The FTC charged that, in reality, the seal and certificates were completely meaningless. The defendants hired two freelane doctors who superficially reviewed the products on the websites. However, in truth, the doctors never evaluated the products, or determined whether the advertising claims for the products were supported.

The complaint also alleges the defendants marketed their “Doctor Trusted” program to online sellers nationwide with claims that it was “one of the most effective ways to increase sale with the least amount of effort,” and that the seal program would “give visitors a new level of confidence to purchase your product.” The defendants sold “Doctor Trusted” seals and certificates to 800 websites, including those operated by several defendants in FTC charges including GetAwayGrey and HealthyLife Sciences.

In addition, the FTC alleges that the defendants operated lifestyle blog and review websites that supposedly offered unbiased advice and information about various medical products, programs, health issues, and scientific breakthroughs. In reality, these sites were advertising vehicles, and the defendants received a commission whenever a consumer clicked on them or bought and advertised product.

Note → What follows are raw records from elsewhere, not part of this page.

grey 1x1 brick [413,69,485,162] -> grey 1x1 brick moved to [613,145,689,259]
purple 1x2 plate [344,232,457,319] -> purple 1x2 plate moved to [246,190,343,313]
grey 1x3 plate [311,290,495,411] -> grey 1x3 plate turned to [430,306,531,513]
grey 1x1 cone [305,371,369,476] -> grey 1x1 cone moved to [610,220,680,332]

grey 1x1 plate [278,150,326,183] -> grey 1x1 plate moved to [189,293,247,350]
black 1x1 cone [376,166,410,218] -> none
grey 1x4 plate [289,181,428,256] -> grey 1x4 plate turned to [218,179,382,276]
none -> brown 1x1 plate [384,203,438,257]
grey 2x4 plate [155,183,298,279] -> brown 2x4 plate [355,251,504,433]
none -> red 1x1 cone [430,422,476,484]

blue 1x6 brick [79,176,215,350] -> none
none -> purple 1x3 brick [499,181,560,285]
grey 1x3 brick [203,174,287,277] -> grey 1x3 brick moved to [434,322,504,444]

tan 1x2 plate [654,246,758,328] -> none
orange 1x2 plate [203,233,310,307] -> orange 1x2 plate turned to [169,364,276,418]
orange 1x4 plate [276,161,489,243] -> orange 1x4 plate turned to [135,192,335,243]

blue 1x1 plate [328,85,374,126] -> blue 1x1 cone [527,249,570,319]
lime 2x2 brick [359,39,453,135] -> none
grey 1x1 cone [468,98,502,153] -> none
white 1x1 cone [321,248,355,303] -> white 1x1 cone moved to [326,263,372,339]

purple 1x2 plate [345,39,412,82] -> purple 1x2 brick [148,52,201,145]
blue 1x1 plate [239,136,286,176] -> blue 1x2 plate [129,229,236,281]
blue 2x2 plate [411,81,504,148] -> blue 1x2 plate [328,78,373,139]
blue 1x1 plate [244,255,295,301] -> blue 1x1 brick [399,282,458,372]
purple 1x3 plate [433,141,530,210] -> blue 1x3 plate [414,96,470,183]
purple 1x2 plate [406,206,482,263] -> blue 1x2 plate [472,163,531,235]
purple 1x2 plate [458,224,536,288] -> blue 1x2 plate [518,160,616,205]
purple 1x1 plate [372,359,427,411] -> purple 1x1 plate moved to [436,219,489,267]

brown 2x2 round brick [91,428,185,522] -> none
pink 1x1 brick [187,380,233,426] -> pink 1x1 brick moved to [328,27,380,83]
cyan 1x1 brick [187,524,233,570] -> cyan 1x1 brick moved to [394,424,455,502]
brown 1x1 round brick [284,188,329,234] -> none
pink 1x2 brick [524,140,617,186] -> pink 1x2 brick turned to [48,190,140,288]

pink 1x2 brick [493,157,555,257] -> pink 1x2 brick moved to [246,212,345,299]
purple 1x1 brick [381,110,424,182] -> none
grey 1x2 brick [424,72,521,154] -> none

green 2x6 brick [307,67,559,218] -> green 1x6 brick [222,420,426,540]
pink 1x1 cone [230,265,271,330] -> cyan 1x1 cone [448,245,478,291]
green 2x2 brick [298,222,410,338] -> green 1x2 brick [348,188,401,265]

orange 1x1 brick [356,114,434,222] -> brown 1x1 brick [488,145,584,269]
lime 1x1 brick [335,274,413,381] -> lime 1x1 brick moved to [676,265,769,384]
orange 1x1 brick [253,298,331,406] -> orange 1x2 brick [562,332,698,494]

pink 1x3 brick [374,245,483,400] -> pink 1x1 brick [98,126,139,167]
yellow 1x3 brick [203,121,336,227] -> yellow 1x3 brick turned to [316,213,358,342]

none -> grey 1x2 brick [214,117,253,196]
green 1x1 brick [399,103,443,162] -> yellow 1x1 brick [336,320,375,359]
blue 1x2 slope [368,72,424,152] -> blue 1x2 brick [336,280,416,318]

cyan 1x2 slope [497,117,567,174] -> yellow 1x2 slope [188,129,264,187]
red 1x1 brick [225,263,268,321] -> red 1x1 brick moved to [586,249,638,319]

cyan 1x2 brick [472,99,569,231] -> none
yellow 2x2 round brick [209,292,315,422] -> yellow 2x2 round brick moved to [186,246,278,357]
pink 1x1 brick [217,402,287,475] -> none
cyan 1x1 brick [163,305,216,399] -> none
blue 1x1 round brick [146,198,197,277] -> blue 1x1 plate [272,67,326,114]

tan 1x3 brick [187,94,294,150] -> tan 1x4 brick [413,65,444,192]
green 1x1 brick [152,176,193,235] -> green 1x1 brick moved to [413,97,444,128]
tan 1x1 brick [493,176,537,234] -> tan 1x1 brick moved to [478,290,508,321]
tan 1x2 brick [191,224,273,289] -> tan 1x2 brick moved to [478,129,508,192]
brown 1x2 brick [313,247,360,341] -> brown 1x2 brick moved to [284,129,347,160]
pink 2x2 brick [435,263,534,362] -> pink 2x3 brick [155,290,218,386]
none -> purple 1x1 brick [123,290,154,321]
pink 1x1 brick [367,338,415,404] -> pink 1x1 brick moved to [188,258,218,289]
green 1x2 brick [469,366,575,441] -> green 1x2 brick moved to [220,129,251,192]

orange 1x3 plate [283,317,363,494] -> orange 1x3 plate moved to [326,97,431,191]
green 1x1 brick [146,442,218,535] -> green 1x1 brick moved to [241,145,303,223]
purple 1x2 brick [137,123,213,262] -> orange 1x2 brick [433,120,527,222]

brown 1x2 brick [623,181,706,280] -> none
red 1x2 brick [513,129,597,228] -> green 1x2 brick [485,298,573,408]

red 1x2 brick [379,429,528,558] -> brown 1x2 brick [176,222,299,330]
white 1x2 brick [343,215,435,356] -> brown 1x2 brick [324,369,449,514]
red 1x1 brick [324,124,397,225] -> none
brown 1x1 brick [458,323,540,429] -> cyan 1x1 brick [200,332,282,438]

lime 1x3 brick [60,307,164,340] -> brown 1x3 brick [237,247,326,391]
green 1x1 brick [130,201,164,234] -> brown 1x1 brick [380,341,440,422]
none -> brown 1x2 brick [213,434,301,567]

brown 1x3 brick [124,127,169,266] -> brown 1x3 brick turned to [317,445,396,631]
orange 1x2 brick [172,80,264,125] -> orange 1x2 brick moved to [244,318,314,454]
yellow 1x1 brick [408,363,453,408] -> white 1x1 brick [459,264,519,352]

The proposed stipulated final order prohibits the defendants from misrepresenting the extent to which medical or other expertise is used to evaluate a product, that defendants are a consumer protection or non-profit organization, and the frequency with which defendants evaluate, certify, or review a product or service; and that any website or other publication is an independent resource for products and services.

The defendants also must disclose when the content of any website or other publication is not written by an objective source but is instead an an or paid placement, as well as any material connection between themselves and any product or service, being discussed, reviewed or evaluated on a website or other publication. Finally, the order imposes a judgment of $603,588, which will be partially suspended upon the defendants payment of$35,000.